US poll: ‘renewables not nuclear’
US President Bush has suggested that ‘Nuclear power will help us deal with the issue of greenhouse gases... Nuclear power helps us protect the environment’, and in May the White House announced that a special working group, led by the National Economic Council, has been established to oversee the expansion of nuclear power in the United States, unofficially referred to as the nuclear accelerator working group. However, a national survey by the Civil Society Institute, a nonpartisan and nonprofit think tank, found that 61% of Americans think nuclear power is too costly and too far in the future to address climate change, and favour renewables /increased energy saving.

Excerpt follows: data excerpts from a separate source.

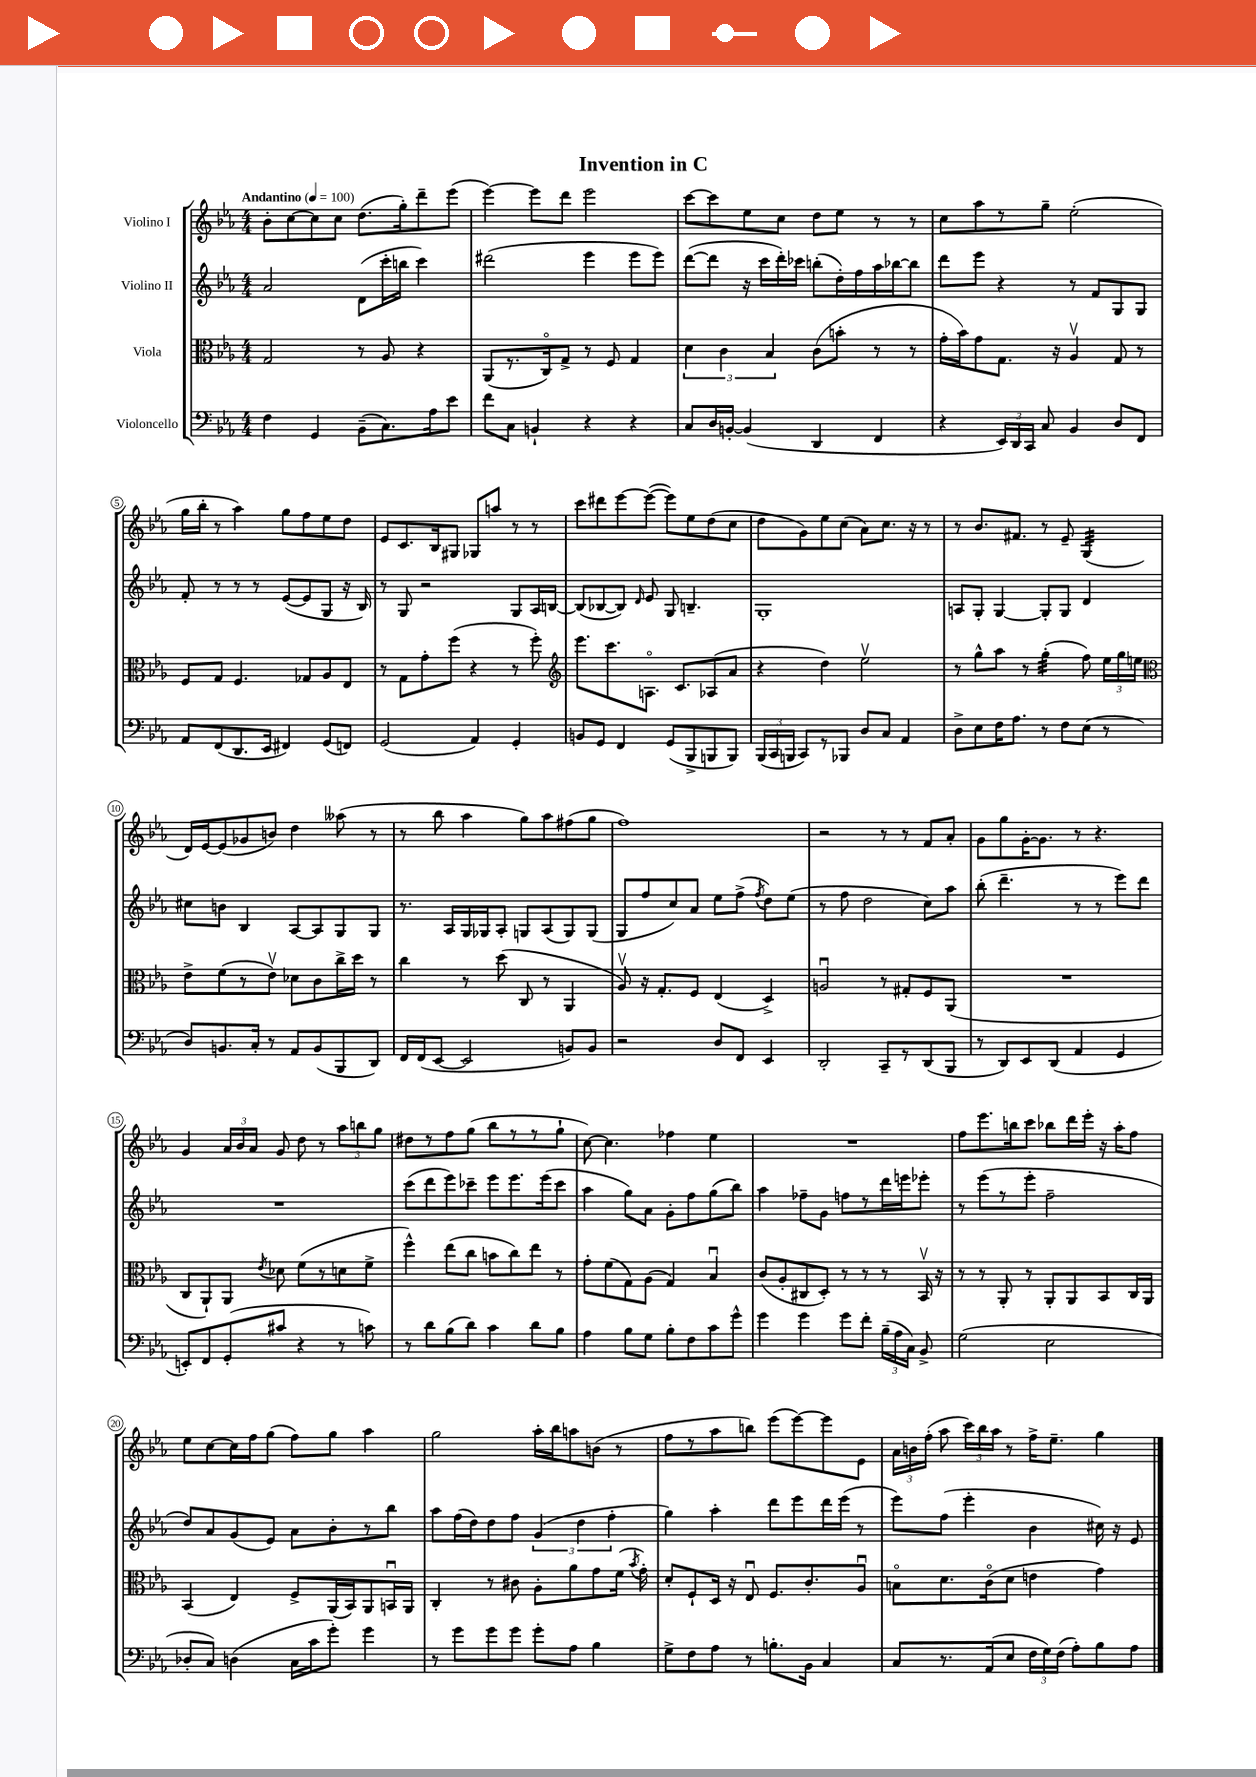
\header { title = "Invention in C" }
<<
\new StaffGroup <<
\new Staff = "s0" \with { instrumentName = "Violino I" } {
    \clef treble \key ees \major \numericTimeSignature \time 4/4 \tempo "Andantino" 4 = 100
    \autoBeamOff bes'8[-. c''8~ c''8 c''8] d''8.[( g''16-.) d'''8-- ees'''8]( |
    ees'''4~) ees'''8[ d'''8] ees'''2 |
    c'''8[~ c'''8 ees''8 c''8] d''8[ ees''8] r8 r8 |
    c''8[ aes''8 r8 g''8]-- ees''2-.( |
    g''16[ bes''16]-. r8 aes''4) g''8[ f''8 ees''8 d''8] |
    ees'8[ c'8. bes16 gis8] ges8[ a''8] r8 r8 |
    c'''8[ dis'''8 ees'''8~ ees'''8]~( ees'''8[) ees''8 d''8( c''8] |
    d''8[ g'8) ees''8 c''8]( aes'8[) c''8.] r16 r8 |
    r8 bes'8.[ fis'8.] r8 ees'8-- g4:32( |
    d'16[) ees'16~ ees'8( ges'8 b'8]) d''4 aeses''8( r8 |
    r8 bes''8 aes''4 g''8[) aes''8 fis''8( g''8] |
    f''1) |
    r2 r8 r8 f'8[ aes'8]-. |
    g'8[ g''8 g'16~-. g'8.] r8 r4. |
    g'4 \tuplet 3/2 { aes'16[ bes'16 aes'16] } g'8 d''8 r8 \tuplet 3/2 { aes''8[ b''8 g''8] } |
    dis''8[ r8 f''8 g''8]( bes''8[ r8 r8 g''8]-! |
    c''8~) c''4. fes''4 ees''4 |
    R1 |
    f''8[ ees'''8. b''16 c'''8] bes''8[ d'''16 ees'''16]-. r16 aes''16[-. f''8] |
    ees''8[ c''8~ c''16 f''16 g''8]( f''8[) g''8] aes''4 |
    g''2 aes''16[-. bes''16 a''8 b'8]( r8 |
    f''8[ r8 aes''8 b''8]) ees'''8[( ees'''8~) ees'''8 ees'8] |
    \tuplet 3/2 { aes'16[ b'16 f''16]-.( } aes''8 \tuplet 3/2 { c'''16[) bes''16 aes''16] } r8 f''16[-> ees''8.]-- g''4 \bar "|." |
}
\new Staff = "s1" \with { instrumentName = "Violino II" } {
    \clef treble \key ees \major \numericTimeSignature \time 4/4
    \autoBeamOff aes'2 d'8[( c'''16-. b''16] c'''4) |
    dis'''2( ees'''4 ees'''8[ ees'''8]) |
    d'''8[~( d'''8] r16 c'''16[ d'''16-.) ces'''16] b''8[-.( d''16-.) f''16 aes''16 bes''16~ bes''8] |
    d'''8[ ees'''8] r4 r8 f'8[ g8 g8] |
    f'8-. r8 r8 r8 ees'8[~( ees'8 g8] r16 bes16) |
    r8 g8 r2 g8[ aes16 b16]~ |
    b8[( bes8~ bes8]) \grace { d'16 } ees'8 g8 b4.-- |
    g1-. |
    a8[ g8]-. g4~ g8[-. g8] d'4 |
    cis''8[ b'8] bes4 aes8[~ aes8 g8 g8] |
    r8. aes16[ g16 ges16 aes8]-. g8[ aes8( g8) g8]( |
    g8[ f''8 c''8) aes'8] ees''8[ f''8]->( \acciaccatura { f''8 } d''8[) ees''8]( |
    r8 f''8 d''2 c''8[) aes''8] |
    bes''8-.( d'''4.-- r8 r8 ees'''8[) d'''8] |
    R1 |
    c'''8[( d'''8 ees'''8) ces'''8]-- ees'''8[ ees'''8. ees'''16( ces'''8] |
    aes''4 g''8[) aes'8] g'8[-. f''8 g''8( bes''8]) |
    aes''4 fes''8[-- g'8] f''8[ r8 d'''16 e'''16 ees'''8]-. |
    r8 ees'''8[( r8 ees'''8]-. f''2-- |
    d''8[) aes'8 g'8( ees'8]) aes'8[ bes'8-. r8 bes''8] |
    aes''8[ f''16( d''16) d''8 f''8] \tuplet 3/2 { g'4( d''4 f''4-. } |
    g''4) aes''4-. d'''8[ ees'''8 d'''16 ees'''16]( r8 |
    ees'''8[) f''8]( ees'''4-. bes'4 cis''16) r16 ees'8 \bar "|." |
}
\new Staff = "s2" \with { instrumentName = "Viola" } {
    \clef alto \key ees \major \numericTimeSignature \time 4/4
    \autoBeamOff g2 r8 aes8 r4 |
    aes,8[( r8. c16\flageolet) g8]-> r8 f8 g4 |
    \tuplet 3/2 { d'4 c'4 bes4 } c'8[( b'8]-. r8 r8 |
    g'16[-. bes'16) g'8 g8.] r16 aes4\upbow g8 r8 |
    f8[ g8] f4. ges8[ aes8 ees8] |
    r8 g8[ g'8-. f''8]( r4 r8 f''8-.) |
    \clef treble ees'''8.[ c'''8. a8.]\flageolet c'8.[ aes8( aes'8] |
    r4 d''4) ees''2\upbow |
    r8 g''8[-^ aes''8] r8 g''4:32-.( f''8) \tuplet 3/2 { ees''16[ g''16 e''16] } |
    \clef alto ees'8[-> f'8( r8 ees'8]\upbow) des'8[ c'8 c''16-> d''16] r8 |
    c''4 r8 d''8( c8 r8 aes,4 |
    aes8\upbow) r16 g8.[-. f8] ees4( d4->) |
    a2\downbow r8 gis8[-. f8 aes,8]( |
    R1 |
    c8[ aes,8-!) aes,8] \acciaccatura { ees'8 } des'8 f'8[( r8 d'8 f'8]-> |
    f''4-^) ees''8[( c''8] b'8[ c''8) ees''8] r8 |
    g'8[-. f'8( g8) aes8]( g4) bes4\downbow |
    c'8[( aes8-. cis8 d8]-.) r8 r8 r8 bes,16\upbow r16 |
    r8 r8 aes,8-. r8 aes,8[-. aes,8 bes,8 c16 aes,16] |
    bes,4( ees4) f8[-> aes,16( bes,16) aes,8 b,16\downbow aes,16] |
    c4-. r8 cis'8 aes8[-. aes'8 g'8 f'16]( \acciaccatura { bes'8 } g'16-.) |
    d'8[-. f8-! d16] r16 ees8\downbow f8.[ c'8.-. aes8]\downbow |
    b8[\flageolet d'8. c'16\flageolet( d'8] e'4 g'4) \bar "|." |
}
\new Staff = "s3" \with { instrumentName = "Violoncello" } {
    \clef bass \key ees \major \numericTimeSignature \time 4/4
    \autoBeamOff f4 g,4 bes,8[--( c8.) aes16 ees'8] |
    f'8[ c8] b,4-! r4 r4 |
    c8[ d16 b,16]~-. b,4( d,4 f,4 |
    r4 \tuplet 3/2 { ees,16[) d,16 c,16] } c8 bes,4 d8[ f,8] |
    aes,8[ f,8( d,8. ees,16] fis,4) g,8[( f,8]) |
    g,2( aes,4) g,4-. |
    b,8[ g,8] f,4 g,8[( bes,,8-> b,,8 b,,8]) |
    \tuplet 3/2 { bes,,16[( c,16 b,,16] } c,8[) r8 bes,,8] d8[ c8] aes,4 |
    d8[-> ees8 f16 aes8.] r8 f8[ ees8]( r8 |
    d8[) b,8. c16]-. r8 aes,8[ b,8( bes,,8 d,8]) |
    f,16[ f,16( ees,8]~ ees,2 b,8[) b,8] |
    r2 d8[ f,8] ees,4 |
    d,2-. c,8[-- r8 d,8( bes,,8] |
    r8 d,8[) ees,8 d,8]( aes,4 g,4 |
    e,8[-.) f,8 g,8-.( cis'8] r4 r8 c'8) |
    r8 d'8[ bes8( d'8]) c'4 d'8[ bes8] |
    aes4 bes8[ g8] bes8[-. f8 c'8 g'8]-^ |
    g'4 g'4 g'8[ f'8]-. \tuplet 3/2 { bes16[--( aes16 c16]) } bes,8-> |
    g2( ees2 |
    des8[-. c8]) d4( c16[ c'16 g'8]-.) g'4 |
    r8 g'8[ g'8 g'8] g'8[-. aes8] bes4 |
    g8[-> f8 aes8] r8 b8.[-. bes,16] c4 |
    c8[ r8. aes,16( ees8] \tuplet 3/2 { f16[ g16) f16]( } aes8[-.) bes8 aes8] \bar "|." |
}
>>
>>
\layout { \context { \Score \override BarNumber.stencil = #(make-stencil-circler 0.1 0.3 ly:text-interface::print) } }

According to the survey, 75% would be concerned if ‘nuclear power was focused on at the expense of renewable, clean and safe alternative energy solutions’ such as ‘solar, wind and other less expensive and more rapidly delivered energy solutions’.
IEER on Nuclear
The US based Institute for Energy and Environmental Research (IEER)

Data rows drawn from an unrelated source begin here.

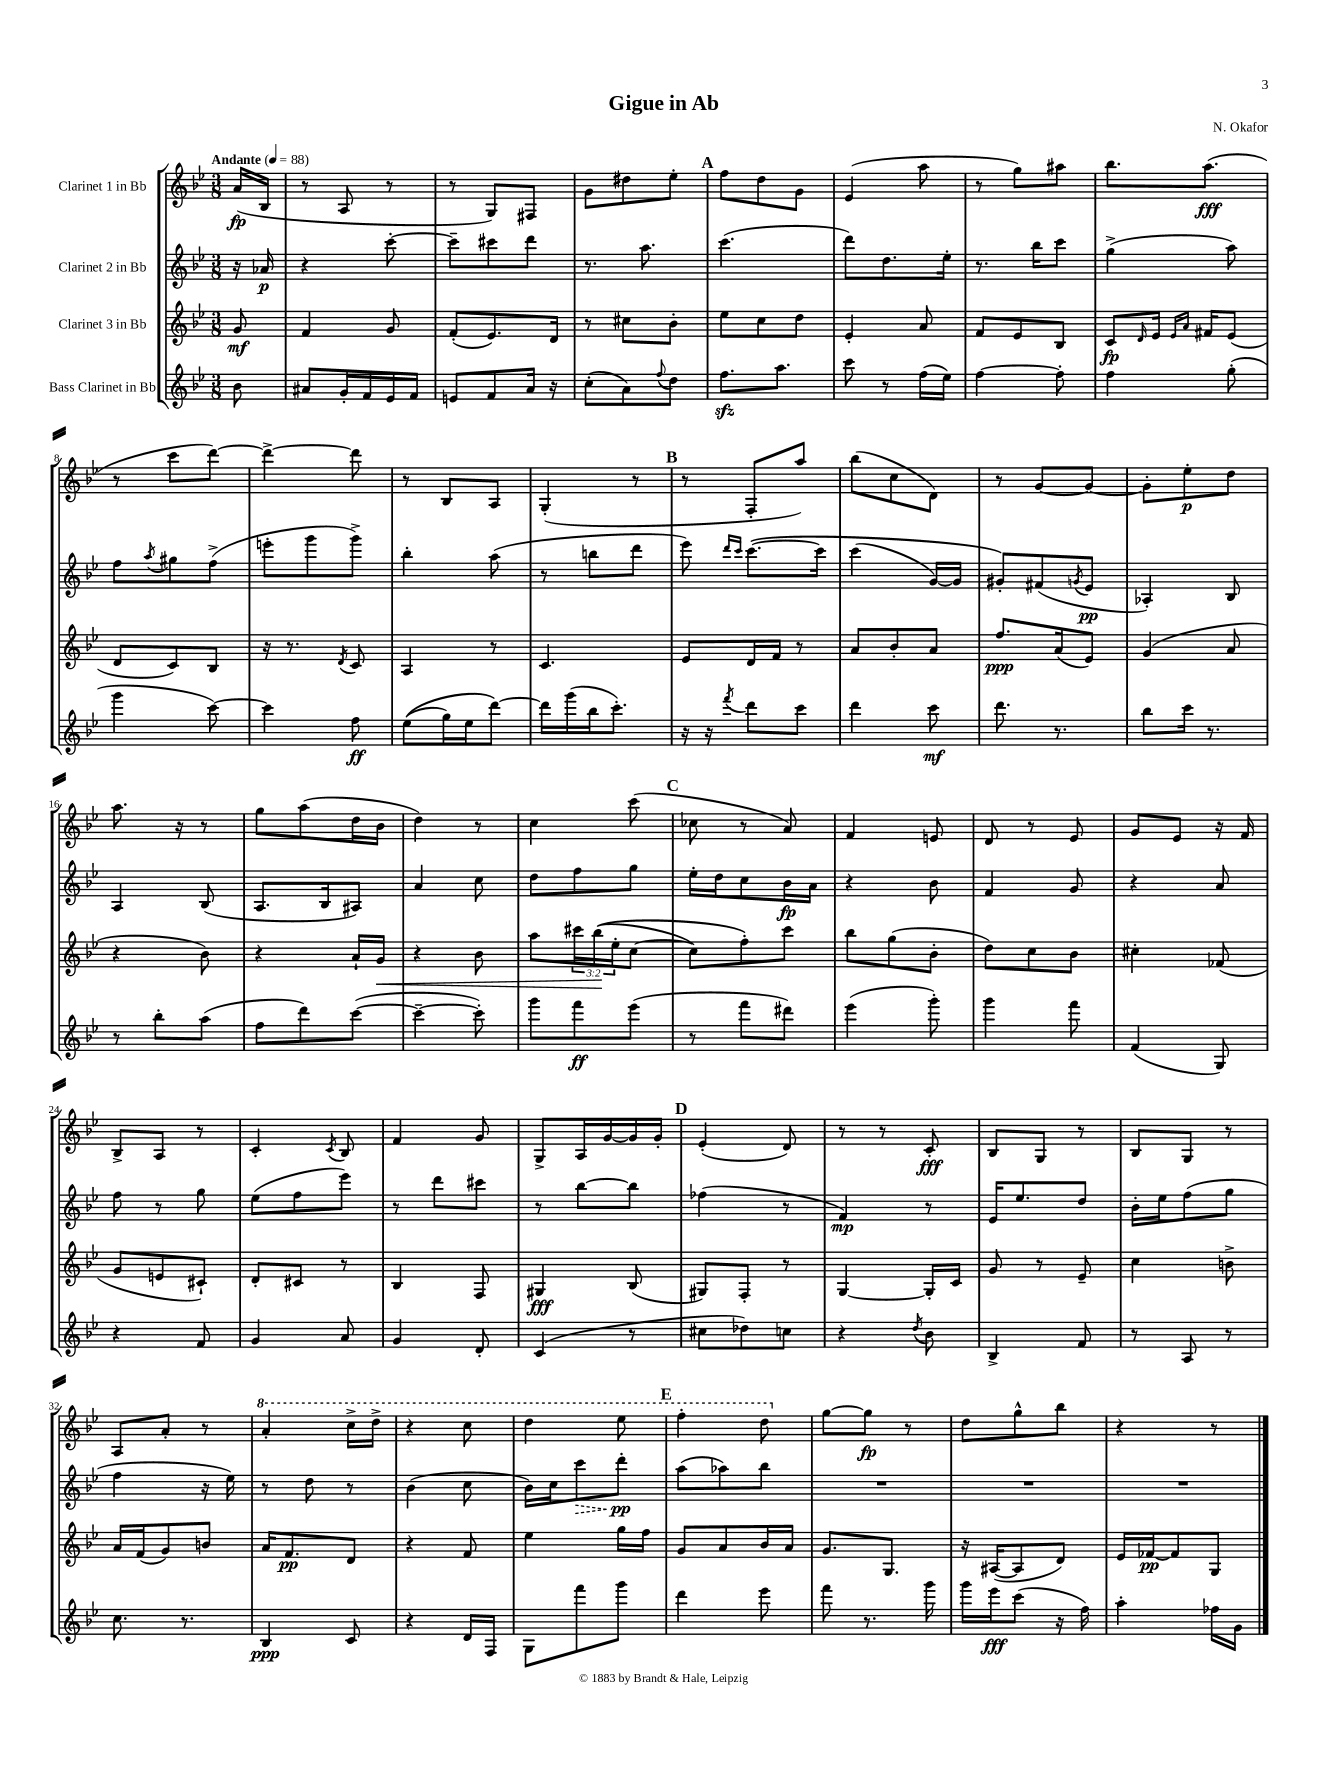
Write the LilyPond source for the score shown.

\header { title = "Gigue in Ab" composer = "N. Okafor" }
<<
\new StaffGroup <<
\new Staff = "s0" \with { instrumentName = "Clarinet 1 in Bb" } {
    \clef treble \key bes \major \numericTimeSignature \time 3/8 \partial 8 \tempo "Andante" 4 = 88
    a'16\fp( bes16 |
    r8 a8 r8 |
    r8 g8) fis8 |
    g'8 dis''8 ees''8-. |
    \mark \markup { \bold "A" } f''8 d''8 g'8 |
    ees'4( a''8 |
    r8 g''8) ais''8 |
    bes''8. a''8.\fff( |
    r8 c'''8 d'''8~) |
    d'''4~-> d'''8 |
    r8 bes8 a8 |
    g4-.( r8 |
    \mark \markup { \bold "B" } r8 f8-. a''8) |
    bes''8( c''8 d'8) |
    r8 g'8~ g'8~ |
    g'8-. ees''8-.\p d''8 |
    a''8. r16 r8 |
    g''8 a''8( d''16 bes'16 |
    d''4) r8 |
    c''4 c'''8( |
    \mark \markup { \bold "C" } ces''8 r8 a'8) |
    f'4 e'8 |
    d'8 r8 ees'8 |
    g'8 ees'8 r16 f'16 |
    bes8-> a8 r8 |
    c'4-. \acciaccatura { c'8 } bes8 |
    f'4 g'8 |
    g8-> a16 g'16~ g'16 g'16-. |
    \mark \markup { \bold "D" } ees'4-.( d'8) |
    r8 r8 c'8-.\fff |
    bes8 g8 r8 |
    bes8 g8 r8 |
    a8 a'8-. r8 |
    \ottava #1 a''4-. c'''16-> d'''16-> |
    r4 c'''8 |
    d'''4 ees'''8 |
    \mark \markup { \bold "E" } f'''4-. d'''8 \ottava #0 |
    g''8~ g''8\fp r8 |
    d''8 g''8-^ bes''8 |
    r4 r8 \bar "|." |
}
\new Staff = "s1" \with { instrumentName = "Clarinet 2 in Bb" } {
    \clef treble \key bes \major \numericTimeSignature \time 3/8 \partial 8
    r16 aes'16\p |
    r4 c'''8~-. |
    c'''8-- cis'''8 d'''8 |
    r8. a''8. |
    \mark \markup { \bold "A" } c'''4.( |
    d'''8) d''8. ees''16-. |
    r8. bes''16 c'''8 |
    g''4->( a''8) |
    f''8 \acciaccatura { a''8 } gis''8 f''8->( |
    e'''8-. g'''8 g'''8->) |
    bes''4-. a''8( |
    r8 b''8 d'''8 |
    \mark \markup { \bold "B" } ees'''8) \grace { d'''16 c'''16 } c'''8.~\( c'''16 |
    c'''4( g'16~) g'16 |
    gis'8-.\) fis'8( \acciaccatura { g'8 } ees'8\pp |
    aes4-.) bes8 |
    a4 bes8( |
    a8. bes16 ais8) |
    a'4 c''8 |
    d''8 f''8 g''8 |
    \mark \markup { \bold "C" } ees''16-. d''16 c''8 bes'16\fp a'16 |
    r4 bes'8 |
    f'4 g'8 |
    r4 a'8 |
    f''8 r8 g''8 |
    ees''8( f''8 ees'''8) |
    r8 d'''8 cis'''8 |
    r8 bes''8~ bes''8 |
    \mark \markup { \bold "D" } fes''4( r8 |
    f'4\mp) r8 |
    ees'16 ees''8. d''8 |
    bes'16-. ees''16 f''8( g''8 |
    f''4 r16 ees''16) |
    r8 d''8 r8 |
    bes'4( c''8 |
    bes'16) c''16 \once \override Hairpin.style = #'dashed-line c'''8\> d'''8-.\pp\! |
    \mark \markup { \bold "E" } a''8( aes''8) bes''8 |
    R4. |
    R4. |
    R4. \bar "|." |
}
\new Staff = "s2" \with { instrumentName = "Clarinet 3 in Bb" } {
    \clef treble \key bes \major \numericTimeSignature \time 3/8 \override Staff.TupletNumber.text = #tuplet-number::calc-fraction-text \partial 8
    g'8\mf |
    f'4 g'8 |
    f'8-.( ees'8.) d'16 |
    r8 cis''8 bes'8-. |
    \mark \markup { \bold "A" } ees''8 c''8 d''8 |
    ees'4-. a'8 |
    f'8 ees'8 bes8 |
    c'8\fp \grace { d'16 } ees'16 \grace { ees'16 a'16 } fis'16 ees'8( |
    d'8 c'8) bes8 |
    r16 r8. \acciaccatura { d'8 } c'8 |
    a4 r8 |
    c'4. |
    \mark \markup { \bold "B" } ees'8 d'16 f'16 r8 |
    a'8 bes'8-. a'8 |
    f''8.\ppp a'16( ees'8) |
    g'4( a'8 |
    r4 bes'8) |
    r4 a'16-! g'16\< |
    r4 bes'8 |
    a''8 \tuplet 3/2 { cis'''16 bes''16\!(\( ees''16-. } c''8~ |
    \mark \markup { \bold "C" } c''8) f''8-.\) c'''8 |
    bes''8 g''8( bes'8-. |
    d''8) c''8 bes'8 |
    cis''4-. fes'8( |
    g'8 e'8 cis'8-!) |
    d'8-. cis'8 r8 |
    bes4 f8 |
    gis4\fff bes8( |
    \mark \markup { \bold "D" } gis8) f8-. r8 |
    g4~ g16-. c'16 |
    g'8 r8 ees'8-- |
    c''4 b'8-> |
    a'16 f'16( g'8) b'8 |
    a'16 f'8.\pp d'8 |
    r4 f'8 |
    ees''4 g''16 f''16 |
    \mark \markup { \bold "E" } g'8 a'8 bes'16 a'16 |
    g'8. g8. |
    r16 ais16~( ais8 d'8) |
    ees'16 fes'16~\pp fes'8 g8 \bar "|." |
}
\new Staff = "s3" \with { instrumentName = "Bass Clarinet in Bb" } {
    \clef treble \key bes \major \numericTimeSignature \time 3/8 \partial 8
    bes'8 |
    ais'8 g'16-. f'16 ees'16 f'16 |
    e'8 f'8 a'16 r16 |
    c''8-.( a'8) \appoggiatura { f''8 } d''8 |
    \mark \markup { \bold "A" } f''8.\sfz a''8. |
    c'''8 r8 f''16( ees''16) |
    f''4~ f''8-. |
    f''4 g''8-.( |
    g'''4 c'''8~) |
    c'''4 f''8\ff |
    ees''8(\( g''16) ees''16 d'''8~\) |
    d'''16 g'''16( bes''16 c'''8.-.) |
    \mark \markup { \bold "B" } r16 r16 \acciaccatura { f'''8 } d'''8 c'''8 |
    d'''4 c'''8\mf |
    d'''8. r8. |
    bes''8 c'''16 r8. |
    r8 bes''8-. a''8( |
    f''8 d'''8) c'''8~( |
    c'''4~-- c'''8-.) |
    g'''8 f'''8\ff ees'''8( |
    \mark \markup { \bold "C" } r8 f'''8 dis'''8) |
    ees'''4( g'''8-.) |
    g'''4 f'''8 |
    f'4( g8) |
    r4 f'8 |
    g'4 a'8 |
    g'4 d'8-. |
    c'4( r8 |
    \mark \markup { \bold "D" } cis''8 des''8) c''8 |
    r4 \acciaccatura { d''8 } bes'8 |
    bes4-> f'8 |
    r8 a8 r8 |
    c''8. r8. |
    bes4\ppp c'8 |
    r4 d'16 f16 |
    g8 f'''8 g'''8 |
    \mark \markup { \bold "E" } d'''4 ees'''8 |
    f'''8 r8. g'''16 |
    g'''16 ees'''16\fff c'''8( r16 f''16) |
    a''4-. fes''16 g'16 \bar "|." |
}
>>
>>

has produced a very timely, comprehensive and hard hitting book on nuclear
power: ‘Insurmountable Risks: The Dangers of Using Nuclear Power
to Combat Global Climate Change’ by Brice Smith. Download the
executive summary from:
‘Fusion is renewable’
The international consortium that is to construct ITER, the $5bn International Thermonuclear Experimental Reactor, at Cadarache, S.France, involves the US, Japan, China, Russia, India, S.Korea & the EU. It is expected to be completed by 2015 and to operate for 20 years. US energy secretary Samuel Bodman said ‘As partners in ITER, we are pursuing the promise of unlimited, clean, safe, renewable and commercially available energy from nuclear fusion, which has the potential to significantly strengthen energy security, at home and abroad. Fusion is renewable; commercial fusion reactors would use lithium and deuterium, both readily available natural resources.’ The US Dept. of Energy has already allocated $25m to ITER and Bush has asked for $60m next year.